Given task
Arrange the text lines of all the rows below as a single numbered list, omitting blank lines and the pictures.

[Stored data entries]

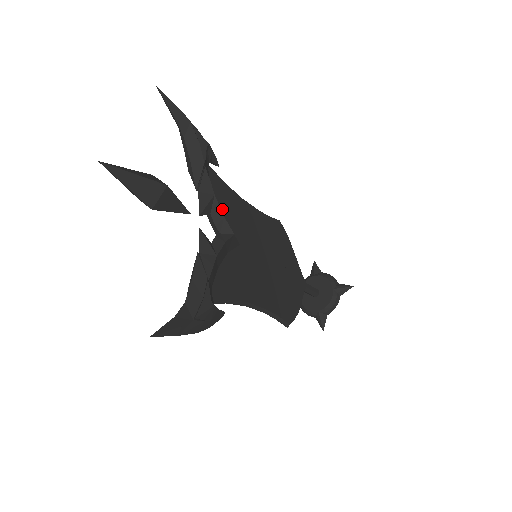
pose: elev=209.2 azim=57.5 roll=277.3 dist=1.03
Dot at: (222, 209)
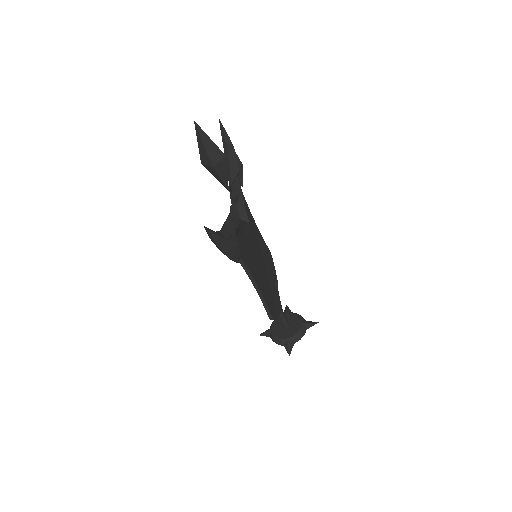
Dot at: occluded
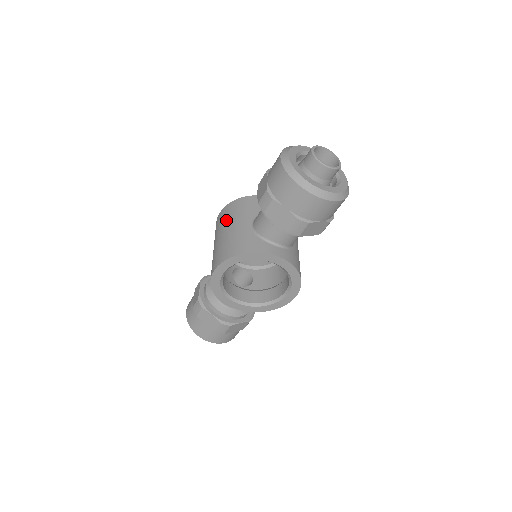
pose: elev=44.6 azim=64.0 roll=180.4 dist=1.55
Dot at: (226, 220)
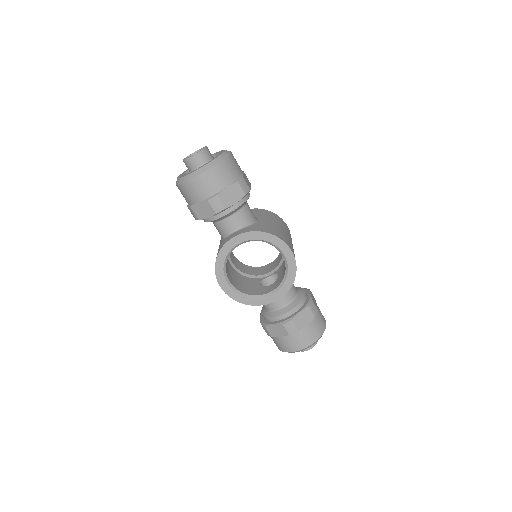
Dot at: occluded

Solution to the problem
1. pose: elev=209.2 azim=57.5 roll=277.3 dist=1.03
2. Dot at: (222, 209)
3. Dot at: occluded
4. pose: elev=44.6 azim=64.0 roll=180.4 dist=1.55
5. Dot at: (226, 220)
6. Dot at: occluded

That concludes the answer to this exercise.